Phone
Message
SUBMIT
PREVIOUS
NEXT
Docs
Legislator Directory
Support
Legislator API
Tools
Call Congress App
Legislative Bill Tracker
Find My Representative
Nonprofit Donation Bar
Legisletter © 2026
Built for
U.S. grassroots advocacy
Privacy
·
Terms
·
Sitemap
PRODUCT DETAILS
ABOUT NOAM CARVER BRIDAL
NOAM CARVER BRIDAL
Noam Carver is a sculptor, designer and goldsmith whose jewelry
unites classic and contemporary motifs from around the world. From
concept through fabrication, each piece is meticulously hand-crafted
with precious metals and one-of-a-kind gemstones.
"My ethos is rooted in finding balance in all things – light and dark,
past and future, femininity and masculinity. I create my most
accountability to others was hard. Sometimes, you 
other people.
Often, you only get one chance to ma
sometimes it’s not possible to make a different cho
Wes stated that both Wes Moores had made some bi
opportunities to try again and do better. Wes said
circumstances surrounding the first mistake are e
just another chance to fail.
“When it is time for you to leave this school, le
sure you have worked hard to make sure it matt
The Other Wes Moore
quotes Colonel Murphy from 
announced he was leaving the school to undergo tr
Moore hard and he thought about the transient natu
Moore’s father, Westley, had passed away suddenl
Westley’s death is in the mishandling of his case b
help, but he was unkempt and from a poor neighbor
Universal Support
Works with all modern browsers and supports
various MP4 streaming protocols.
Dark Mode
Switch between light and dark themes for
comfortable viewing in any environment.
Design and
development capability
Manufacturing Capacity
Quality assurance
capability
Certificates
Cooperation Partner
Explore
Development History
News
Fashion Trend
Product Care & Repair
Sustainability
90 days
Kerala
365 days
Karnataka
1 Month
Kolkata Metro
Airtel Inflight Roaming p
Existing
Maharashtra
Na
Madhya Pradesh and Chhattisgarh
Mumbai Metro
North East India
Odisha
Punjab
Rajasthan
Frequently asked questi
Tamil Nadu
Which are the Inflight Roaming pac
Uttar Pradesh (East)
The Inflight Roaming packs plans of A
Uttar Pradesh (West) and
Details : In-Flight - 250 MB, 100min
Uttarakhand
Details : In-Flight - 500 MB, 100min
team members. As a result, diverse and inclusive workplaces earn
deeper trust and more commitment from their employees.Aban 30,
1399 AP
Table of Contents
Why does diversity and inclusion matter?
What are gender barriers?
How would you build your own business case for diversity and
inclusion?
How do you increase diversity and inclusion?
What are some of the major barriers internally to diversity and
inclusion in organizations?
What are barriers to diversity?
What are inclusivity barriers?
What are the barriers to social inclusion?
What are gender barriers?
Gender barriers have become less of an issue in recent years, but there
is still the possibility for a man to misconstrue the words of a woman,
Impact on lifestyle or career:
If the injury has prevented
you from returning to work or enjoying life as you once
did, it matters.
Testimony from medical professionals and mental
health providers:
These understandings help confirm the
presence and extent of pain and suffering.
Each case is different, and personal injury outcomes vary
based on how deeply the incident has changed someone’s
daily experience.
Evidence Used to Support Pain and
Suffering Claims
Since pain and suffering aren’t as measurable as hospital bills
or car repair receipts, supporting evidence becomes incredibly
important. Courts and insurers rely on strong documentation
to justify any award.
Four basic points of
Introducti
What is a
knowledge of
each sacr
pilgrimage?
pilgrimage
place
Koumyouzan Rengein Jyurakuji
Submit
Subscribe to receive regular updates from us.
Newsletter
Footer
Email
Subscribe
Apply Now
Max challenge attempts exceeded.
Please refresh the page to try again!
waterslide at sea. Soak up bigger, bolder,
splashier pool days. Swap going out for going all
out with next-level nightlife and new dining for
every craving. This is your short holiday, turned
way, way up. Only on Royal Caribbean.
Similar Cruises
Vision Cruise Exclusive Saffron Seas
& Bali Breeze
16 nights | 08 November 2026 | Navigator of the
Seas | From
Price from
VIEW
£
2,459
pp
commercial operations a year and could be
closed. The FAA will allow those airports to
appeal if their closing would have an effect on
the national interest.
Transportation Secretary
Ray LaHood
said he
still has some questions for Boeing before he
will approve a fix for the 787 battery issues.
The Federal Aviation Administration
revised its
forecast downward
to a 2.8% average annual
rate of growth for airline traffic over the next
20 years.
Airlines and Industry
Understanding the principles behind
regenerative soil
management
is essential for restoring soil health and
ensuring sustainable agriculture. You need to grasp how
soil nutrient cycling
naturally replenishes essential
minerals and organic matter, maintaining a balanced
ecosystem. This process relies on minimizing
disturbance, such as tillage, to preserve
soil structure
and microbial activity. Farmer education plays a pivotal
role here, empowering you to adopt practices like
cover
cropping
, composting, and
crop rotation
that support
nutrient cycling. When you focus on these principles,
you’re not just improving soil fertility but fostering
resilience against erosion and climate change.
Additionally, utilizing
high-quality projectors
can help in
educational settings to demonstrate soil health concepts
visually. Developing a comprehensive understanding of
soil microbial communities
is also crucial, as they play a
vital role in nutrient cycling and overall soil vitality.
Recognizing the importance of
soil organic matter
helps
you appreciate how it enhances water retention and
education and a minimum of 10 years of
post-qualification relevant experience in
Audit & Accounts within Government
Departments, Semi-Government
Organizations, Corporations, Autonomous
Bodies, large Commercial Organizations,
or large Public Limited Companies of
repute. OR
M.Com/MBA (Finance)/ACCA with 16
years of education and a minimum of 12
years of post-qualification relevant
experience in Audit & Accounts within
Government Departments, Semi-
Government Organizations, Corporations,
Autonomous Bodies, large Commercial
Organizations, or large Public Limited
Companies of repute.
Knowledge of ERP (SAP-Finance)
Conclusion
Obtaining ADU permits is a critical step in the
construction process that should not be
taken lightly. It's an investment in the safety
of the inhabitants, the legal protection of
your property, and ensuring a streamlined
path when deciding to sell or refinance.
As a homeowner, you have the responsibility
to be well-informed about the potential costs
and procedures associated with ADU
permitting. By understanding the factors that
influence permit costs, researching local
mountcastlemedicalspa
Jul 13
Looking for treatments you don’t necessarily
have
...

• [TASK]
Above are the records; retype them all without a single difference.

• [EXERCISE ANSWER]
Phone
Message
SUBMIT
PREVIOUS
NEXT
Docs
Legislator Directory
Support
Legislator API
Tools
Call Congress App
Legislative Bill Tracker
Find My Representative
Nonprofit Donation Bar
Legisletter © 2026
Built for
U.S. grassroots advocacy
Privacy
·
Terms
·
Sitemap
PRODUCT DETAILS
ABOUT NOAM CARVER BRIDAL
NOAM CARVER BRIDAL
Noam Carver is a sculptor, designer and goldsmith whose jewelry
unites classic and contemporary motifs from around the world. From
concept through fabrication, each piece is meticulously hand-crafted
with precious metals and one-of-a-kind gemstones.
"My ethos is rooted in finding balance in all things – light and dark,
past and future, femininity and masculinity. I create my most
accountability to others was hard. Sometimes, you 
other people.
Often, you only get one chance to ma
sometimes it’s not possible to make a different cho
Wes stated that both Wes Moores had made some bi
opportunities to try again and do better. Wes said
circumstances surrounding the first mistake are e
just another chance to fail.
“When it is time for you to leave this school, le
sure you have worked hard to make sure it matt
The Other Wes Moore
quotes Colonel Murphy from 
announced he was leaving the school to undergo tr
Moore hard and he thought about the transient natu
Moore’s father, Westley, had passed away suddenl
Westley’s death is in the mishandling of his case b
help, but he was unkempt and from a poor neighbor
Universal Support
Works with all modern browsers and supports
various MP4 streaming protocols.
Dark Mode
Switch between light and dark themes for
comfortable viewing in any environment.
Design and
development capability
Manufacturing Capacity
Quality assurance
capability
Certificates
Cooperation Partner
Explore
Development History
News
Fashion Trend
Product Care & Repair
Sustainability
90 days
Kerala
365 days
Karnataka
1 Month
Kolkata Metro
Airtel Inflight Roaming p
Existing
Maharashtra
Na
Madhya Pradesh and Chhattisgarh
Mumbai Metro
North East India
Odisha
Punjab
Rajasthan
Frequently asked questi
Tamil Nadu
Which are the Inflight Roaming pac
Uttar Pradesh (East)
The Inflight Roaming packs plans of A
Uttar Pradesh (West) and
Details : In-Flight - 250 MB, 100min
Uttarakhand
Details : In-Flight - 500 MB, 100min
team members. As a result, diverse and inclusive workplaces earn
deeper trust and more commitment from their employees.Aban 30,
1399 AP
Table of Contents
Why does diversity and inclusion matter?
What are gender barriers?
How would you build your own business case for diversity and
inclusion?
How do you increase diversity and inclusion?
What are some of the major barriers internally to diversity and
inclusion in organizations?
What are barriers to diversity?
What are inclusivity barriers?
What are the barriers to social inclusion?
What are gender barriers?
Gender barriers have become less of an issue in recent years, but there
is still the possibility for a man to misconstrue the words of a woman,
Impact on lifestyle or career:
If the injury has prevented
you from returning to work or enjoying life as you once
did, it matters.
Testimony from medical professionals and mental
health providers:
These understandings help confirm the
presence and extent of pain and suffering.
Each case is different, and personal injury outcomes vary
based on how deeply the incident has changed someone’s
daily experience.
Evidence Used to Support Pain and
Suffering Claims
Since pain and suffering aren’t as measurable as hospital bills
or car repair receipts, supporting evidence becomes incredibly
important. Courts and insurers rely on strong documentation
to justify any award.
Four basic points of
Introducti
What is a
knowledge of
each sacr
pilgrimage?
pilgrimage
place
Koumyouzan Rengein Jyurakuji
Submit
Subscribe to receive regular updates from us.
Newsletter
Footer
Email
Subscribe
Apply Now
Max challenge attempts exceeded.
Please refresh the page to try again!
waterslide at sea. Soak up bigger, bolder,
splashier pool days. Swap going out for going all
out with next-level nightlife and new dining for
every craving. This is your short holiday, turned
way, way up. Only on Royal Caribbean.
Similar Cruises
Vision Cruise Exclusive Saffron Seas
& Bali Breeze
16 nights | 08 November 2026 | Navigator of the
Seas | From
Price from
VIEW
£
2,459
pp
commercial operations a year and could be
closed. The FAA will allow those airports to
appeal if their closing would have an effect on
the national interest.
Transportation Secretary
Ray LaHood
said he
still has some questions for Boeing before he
will approve a fix for the 787 battery issues.
The Federal Aviation Administration
revised its
forecast downward
to a 2.8% average annual
rate of growth for airline traffic over the next
20 years.
Airlines and Industry
Understanding the principles behind
regenerative soil
management
is essential for restoring soil health and
ensuring sustainable agriculture. You need to grasp how
soil nutrient cycling
naturally replenishes essential
minerals and organic matter, maintaining a balanced
ecosystem. This process relies on minimizing
disturbance, such as tillage, to preserve
soil structure
and microbial activity. Farmer education plays a pivotal
role here, empowering you to adopt practices like
cover
cropping
, composting, and
crop rotation
that support
nutrient cycling. When you focus on these principles,
you’re not just improving soil fertility but fostering
resilience against erosion and climate change.
Additionally, utilizing
high-quality projectors
can help in
educational settings to demonstrate soil health concepts
visually. Developing a comprehensive understanding of
soil microbial communities
is also crucial, as they play a
vital role in nutrient cycling and overall soil vitality.
Recognizing the importance of
soil organic matter
helps
you appreciate how it enhances water retention and
education and a minimum of 10 years of
post-qualification relevant experience in
Audit & Accounts within Government
Departments, Semi-Government
Organizations, Corporations, Autonomous
Bodies, large Commercial Organizations,
or large Public Limited Companies of
repute. OR
M.Com/MBA (Finance)/ACCA with 16
years of education and a minimum of 12
years of post-qualification relevant
experience in Audit & Accounts within
Government Departments, Semi-
Government Organizations, Corporations,
Autonomous Bodies, large Commercial
Organizations, or large Public Limited
Companies of repute.
Knowledge of ERP (SAP-Finance)
Conclusion
Obtaining ADU permits is a critical step in the
construction process that should not be
taken lightly. It's an investment in the safety
of the inhabitants, the legal protection of
your property, and ensuring a streamlined
path when deciding to sell or refinance.
As a homeowner, you have the responsibility
to be well-informed about the potential costs
and procedures associated with ADU
permitting. By understanding the factors that
influence permit costs, researching local
mountcastlemedicalspa
Jul 13
Looking for treatments you don’t necessarily
have
...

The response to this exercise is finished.